§ Data extracts
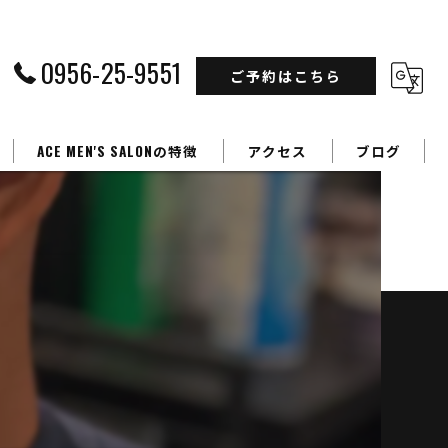
0956-25-9551
ご予約はこちら
ACE MEN'S SALONの特徴
アクセス
ブログ
フェードカット
カラー
パーマ
学生
ビジネスマン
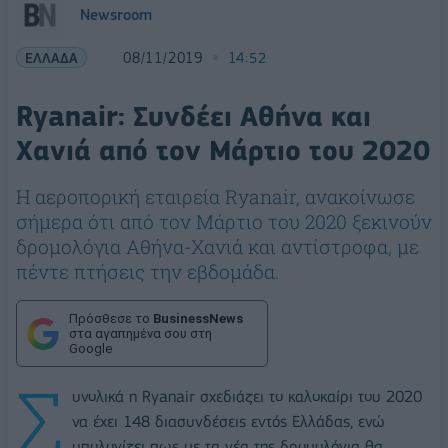
Newsroom
ΕΛΛΑΔΑ
08/11/2019
14:52
Ryanair: Συνδέει Αθήνα και
Χανιά από τον Μάρτιο του 2020
Η αεροπορική εταιρεία Ryanair, ανακοίνωσε
σήμερα ότι από τον Μάρτιο του 2020 ξεκινούν
δρομολόγια Αθήνα-Χανιά και αντίστροφα, με
πέντε πτήσεις την εβδομάδα.
Πρόσθεσε το
BusinessNews
στα αγαπημένα σου στη
Google
Σ
υνολικά η Ryanair σχεδιάζει το καλοκαίρι του 2020
να έχει 148 διασυνδέσεις εντός Ελλάδας, ενώ
υπολογίζει πως με τα νέα της δρομολόγια θα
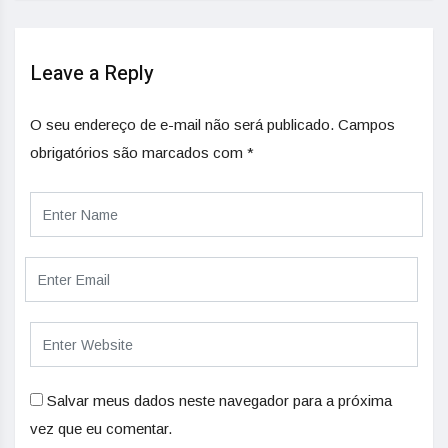
Leave a Reply
O seu endereço de e-mail não será publicado.
Campos
obrigatórios são marcados com
*
Salvar meus dados neste navegador para a próxima
vez que eu comentar.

§ Directions for this task
Please render the data above, from the line containing "Leave a Reply" through the end of the data, as a Markdown table with a No. column holding each line's number and a Text column holding the line, leaving out blank lines.

§ Result of the task
| No. | Text |
|---|---|
| 1 | Leave a Reply |
| 2 | O seu endereço de e-mail não será publicado. |
| 3 | Campos |
| 4 | obrigatórios são marcados com |
| 5 | * |
| 6 | Salvar meus dados neste navegador para a próxima |
| 7 | vez que eu comentar. |